Still looking into SMILE embeddings and whatever Spektral is using for its magic, but here’s the three points:

  1. Fingerprint folding
    Convert individual atoms to fingerprints like @ycui mentioned Cortical did with words. @Paul_Lamb informed me that semantic unfolding is actually quite doable, in a sense of “deriving encodings based on co-occurrence in sentences/paragraphs”, so encoding atoms based on co-occurrence in molecules (from a chemical database, rather than wikipedia for text) seems rather canny.

  2. Adjacency matrices, sequential feeding
    First, I thought: Why not just use these SDR-fingerprints and feed in atoms one at a time, perhaps using some bits of the encoding to signal “connected to previous and/or next atom”? tm.reset() to reset the sequence and tell the HTM “End Of Chemical”. Of course there’s no “free floating/disconnected subgraphs” in a molecule, the way some abstract graphs (social media networks etc) can be, but it’s a fun thought.

  3. The brain can’t “perceive” an entire graph at once. I think.
    I thought about “how the brain understands a graph/molecule” as opposed to how the brain understands the eyes looking at a cat, or memorizing some word associations. I can’t help but feel like we’re not really… set up for graphs, in terms of evolutionary mental circuitry. So maybe trying to convert one graph to one SDR isn’t the easiest way forward.

But then, there’s examples of graph structures that were evolutionarily advantageous to understand. Several villages linked by roads and trade routes, even a mental ‘family tree’ or some other social hierarchy.
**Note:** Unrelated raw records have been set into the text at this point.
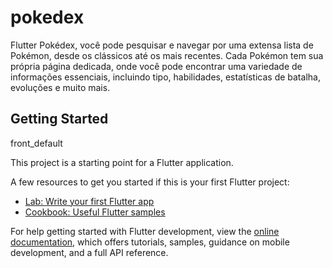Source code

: # pokedex

Flutter Pokédex, você pode pesquisar e navegar por uma extensa lista de Pokémon, desde os clássicos até os mais recentes. Cada Pokémon tem sua própria página dedicada, onde você pode encontrar uma variedade de informações essenciais, incluindo tipo, habilidades, estatísticas de batalha, evoluções e muito mais.

## Getting Started

front_default


This project is a starting point for a Flutter application.

A few resources to get you started if this is your first Flutter project:

- [Lab: Write your first Flutter app](https://docs.flutter.dev/get-started/codelab)
- [Cookbook: Useful Flutter samples](https://docs.flutter.dev/cookbook)

For help getting started with Flutter development, view the
[online documentation](https://docs.flutter.dev/), which offers tutorials,
samples, guidance on mobile development, and a full API reference.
Apes growing into early humans were social, tribal - even if you don’t draw it out, a social network is a graph, and since communication and cooperation is what enabled Homo Sapiens to rise so far, I reckon a lot of our brain is at work on social tasks.
So what part of our brain lets us understand complex social relationships? How do we encode our “graph” social network/hierarchy? My feeling is that we encode it piece by piece.

Consider your own social network as an example. Spend ~15 seconds trying to visualize “your entire social circle”, then think of one specific person. Who are they connected to? You can probably “focus” on that person and a few other people (who you know they closely associate with), that may or may not also be your friends.
Now think of someone “on the opposite end” of your social circle - perhaps you met them in a different country, or time in your life, and they probably don’t know each other. Or maybe your circle is pretty localized and they maybe know the first person, but you’re not sure.

You could do your best to mentally ‘trace’ from person to person, like a graph running an A->B pathfinding algorithm. But you’re thinking of one or a couple people at a time, and each of them is stored as a different neuron-wiring-cluster in your brain, each friend with their own associated neuronal pathways that inadvertently trigger when you think of them.

So it seems to me that your brain stores this “graph” by effectively building a connected series of nodes and edges in your brain out of neurons and synapses. If you try to think of “my whole extended social circle”, it’s sort of hard to visualize that graph with ~20+ people at once, so you zoom in and explore it piecewise.
Thus I can’t help but feel like our HTM-based architecture can’t “focus” on an entire graph the way we can focus on reading one specific word or seeing a face (even though the visual recognition task is quite multifarious itself). The brain doesn’t encode or record graphs the way it encodes “I know this image to be a platypus”; it instead builds the graph on the fly (continuous learning!) as a “meta-knowledge-structure”.

Does this sound at all sensible? I realize that I’m simplifying a great deal - your neuron “map” that lights up when you see a certain person’s face isn’t necessarily a tight “cluster” like a neat node in a digital graph, and most knowledge is encoded in similar fashions.